I thought things would be different after high school. I built myself back up and I started in a fresh city far away from the chaos and sadness that caused me and my family so much pain.
Perhaps I spoke too soon. I jumped into a relationship and a sorority, a life that felt like mine at the time. I was finally on the right track. But then my friendships deteriorated from neglect and ignorance. I watched another relationship crumble before my eyes. I wondered where I messed up, why I did this to myself and why I deserved this isolation.
It brought me back to senior year of high school.
I don’t like to talk about high school. I burned a lot of bridges after I graduated because frankly I was so embarrassed about who I was and what happened during the course of senior year I just wanted to disappear from the minds of my classmates. I cursed my beautiful city that I actually do love very much and I was such a brat to the people who were there for me.
There were many girls who were kind to me and I’m sorry if I did something stupid like unfollow you on social media or delete your number. And I’m sorry I’m just writing a stupid blog post on the stupid internet like a stupid coward. But I hope that someday I can repay you for your kindness.
(There were also girls who were not so kind. I don’t feel so bad about them. Anyways. I digress.)
I went to an all-girls high school, and honestly, I loved it. I loved being around all girls, I loved my teachers and I loved what I studied.

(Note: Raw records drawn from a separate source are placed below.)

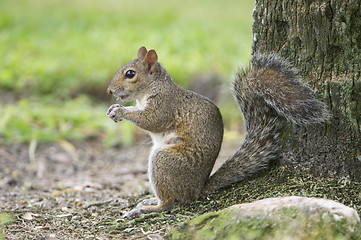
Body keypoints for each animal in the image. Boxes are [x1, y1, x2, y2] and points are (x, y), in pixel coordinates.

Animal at [106, 46, 330, 218]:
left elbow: (151, 121)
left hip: (165, 161)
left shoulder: (165, 106)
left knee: (170, 202)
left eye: (130, 74)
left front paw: (121, 111)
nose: (109, 91)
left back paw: (147, 209)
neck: (152, 88)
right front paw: (114, 109)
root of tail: (197, 190)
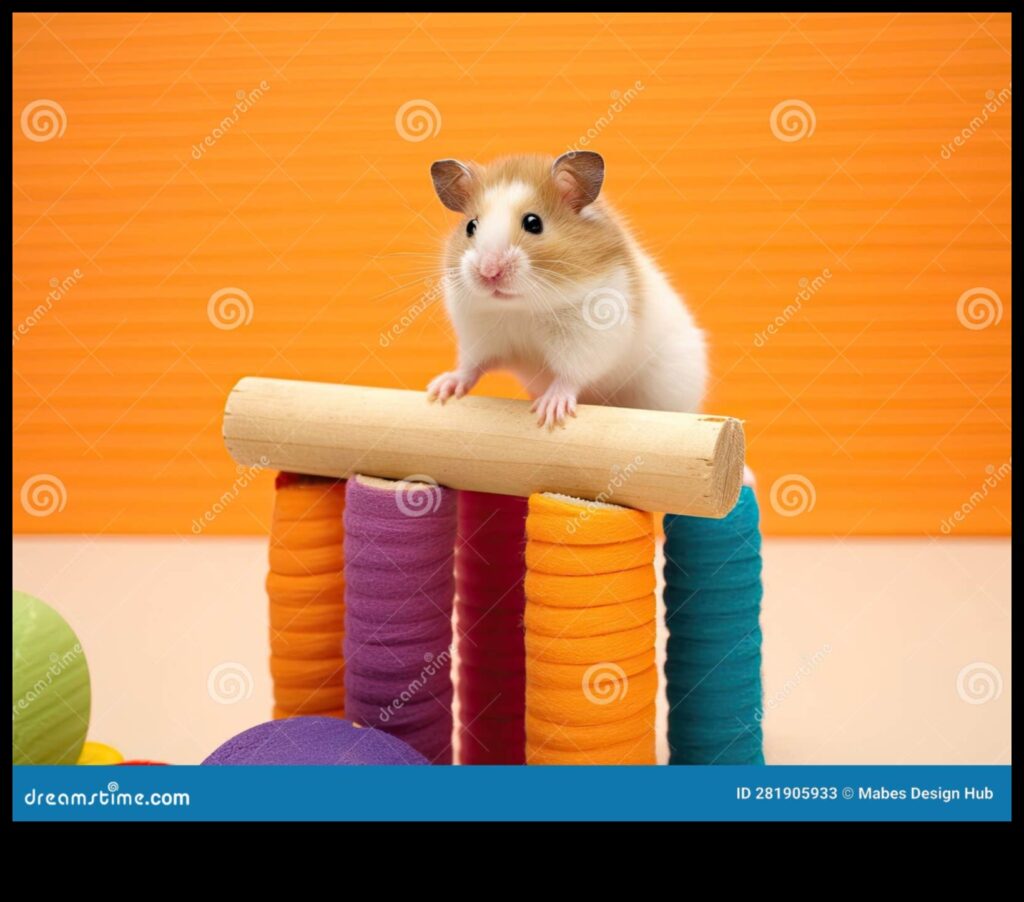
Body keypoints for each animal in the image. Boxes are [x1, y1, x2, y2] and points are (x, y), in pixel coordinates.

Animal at [426, 151, 707, 428]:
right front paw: (440, 390)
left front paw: (550, 410)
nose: (488, 272)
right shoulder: (477, 335)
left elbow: (569, 375)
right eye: (470, 226)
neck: (520, 308)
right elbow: (472, 365)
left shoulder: (590, 337)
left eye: (533, 223)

High school is confusing. Some girls were kind, some girls were mean. Some were a mix of both. We were all just trying to figure it out. I know that I used to be very selfish and mean – I’m not afraid to admit that now. And there were times when I looked back on how I acted and I am ashamed of myself.
I was caught up in the validation my friends gave me that it was only when I was totally stripped of everything did I realize that the pain inflicted on me was something I would have done too, because I was a part of that crowd.
This whole situation is hard to explain, and I am being purposefully vague. I don’t even have all the answers myself.
Maybe it’s not my fault that these things happened, but I also didn’t stop the hatred and sadness from corrupting my heart. I felt entitled to my anger.
It’s really only now, almost four years later, that I’m starting to reconcile that version of myself.
If I could go back to every instance that I felt my heart get cold, I’d tell myself to just be kind.
I’ve been so bitter and angry at pretty much everything for so long. I’m the textbook definition of an angsty teen. Shit. I’m 21.
But I just want to be kind. Effortlessly kind, not kind because it’s good and proper but kind because it’s a part of me.
Shit happens, that’s life. I can’t control other people. I can’t control bullies and I can’t control breakups. But I can be kind.